Pour lui, le papier n’est pas neutre : il est vivant, texturé et porteur d’histoire. Cela va de pair avec l’approche vivante et sensible chère à l’artiste (il évoque ainsi une certaine sensualité dans la taille du crayon, le toucher du papier).
Marqué par un environnement lié à la bande dessinée, Jacques porte très tôt un intérêt pour le dessin. Pour le mettre en forme, il a d’abord acheté le papier, comme tout le monde. Très vite, il est arrivé au constant suivant : le papier était oublié dans sa matière. Pour dépasser ce constat, Jacques part sur le principe suivant : donner au papier une histoire, un vécu avant même que le dessin ne vienne être couché.
Créer du papier est déjà un acte artistique en soi. En fabriquant le papier lui-même à partir de fibres naturelles (du lin par exemple ou encore des feuilles de maïs), il redonne à cette matière une noblesse oubliée. Chaque feuille créée est unique, tant par sa composition que par sa surface, parfois granuleuse, parfois diaphane mais toujours expressive.

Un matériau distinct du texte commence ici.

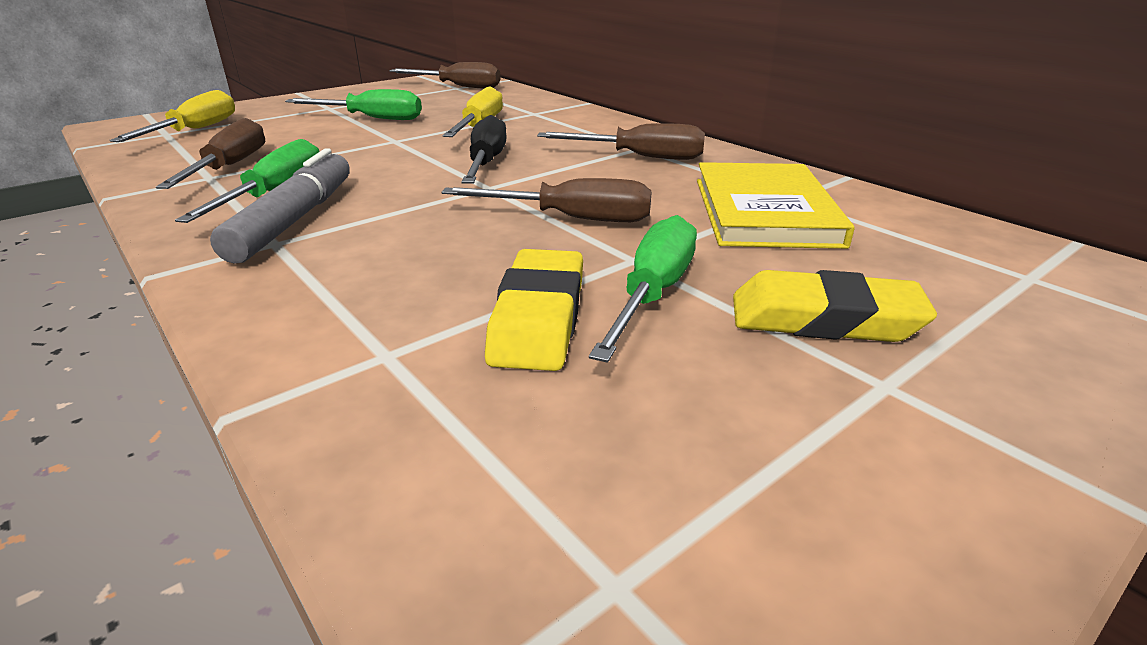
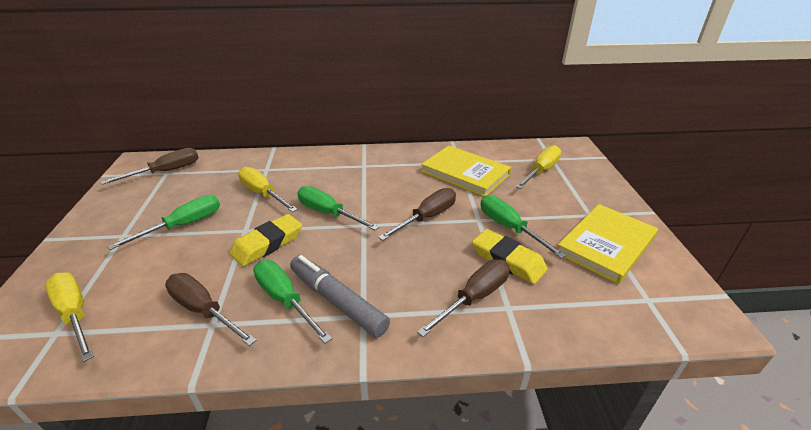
camera: 55 degrees left, 5 degrees up
(486, 163) = (328, 213): black screwdriver -> green screwdriver
(640, 157) = (376, 171): brown screwdriver -> brown screwdriver (474, 297)
(784, 441) = (606, 245): none -> yellow book
(824, 319) = (550, 205): yellow eraser -> yellow eraser (268, 244)
(941, 276) = (541, 171): none -> yellow screwdriver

Inspiré par les techniques anciennes (et par le travail de la guêpe qui fait son nid !), Jacques a mis au point son propre protocole. Après le séchage de sa matière première, l’artiste la coupe en morceaux puis laisse la matière se décomposer dans l’eau afin qu’il ne reste que les fibres. Celles-ci seront alors lavées puis bouillies avec de la soude. Faire tremper, battre, filtrer puis presser, sécher représentent les maîtres-mots du processus.

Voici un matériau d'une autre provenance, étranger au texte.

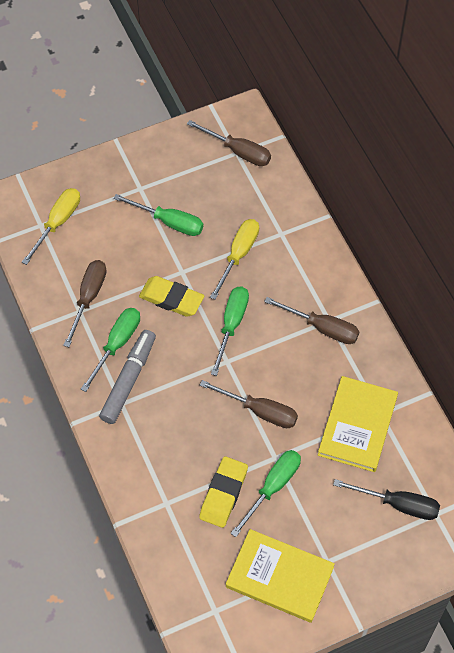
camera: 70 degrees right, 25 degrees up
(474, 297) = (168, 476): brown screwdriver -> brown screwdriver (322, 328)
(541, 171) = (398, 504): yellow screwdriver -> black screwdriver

L’artiste créé son papier dans une petite cuve. Il gère les épaisseurs de son papier avec la quantité de pâte adaptée. Il maîtrise son protocole jusqu’au bout des doigts.

Archives de la création du papier
La démarche de l’artiste d’inscrire dans une recherche de l’authenticité et du lien au sensoriel avec l’œuvre. Parfois, le papier devient même le sujet principal : plié, lacéré, froissé, il raconte des histoires de fragilité et de résistance ; le papier représente alors une entité qui réclame son existence et qui vient révéler une image. La fabrication de son papier fait partie intégrante de sa pratique artistique. Elle révèle un rapport profondément tactile et méditatif au monde. C’est en outre une manière de se reconnecter au geste, à la patience et l’inventivité.
Une fois le papier créé, l’artiste peut le mettre en action avec l’une presses qui se trouve dans son atelier.





Presses et rendus imprimés
Au-delà de l’utilisation des presses, l’artiste façonne tant en taille qu’en épaisseur son support artistique, laissant alors libre cours à sa créativité et ses inspirations. Souvent laissé en couleur brute, le papier est parfois teinté de couleur. Jacques se préoccupe en outre de la transcendance, interroge le vide et l’invisible. Le fortuit représente une part importante dans ses créations. Les arrachures, par exemple, peuvent être perçues comme une source de soin : en réalisant une intervention plastique pour réparer le papier ou encore remettre de l’unité dans ce qui a été séparé , ne peut-on pas potentiellement, se réparer aussi ?



Créations de l’artiste
Tout petit attiré par le bois, Jacques l’avoue : un de ses objets fétiches est un morceau où l’on voit clairement un xylophage qui a tracé son chemin, avancé, créé dans la matière ; c’est ce que Jacques a fait lui aussi et continue encore de faire.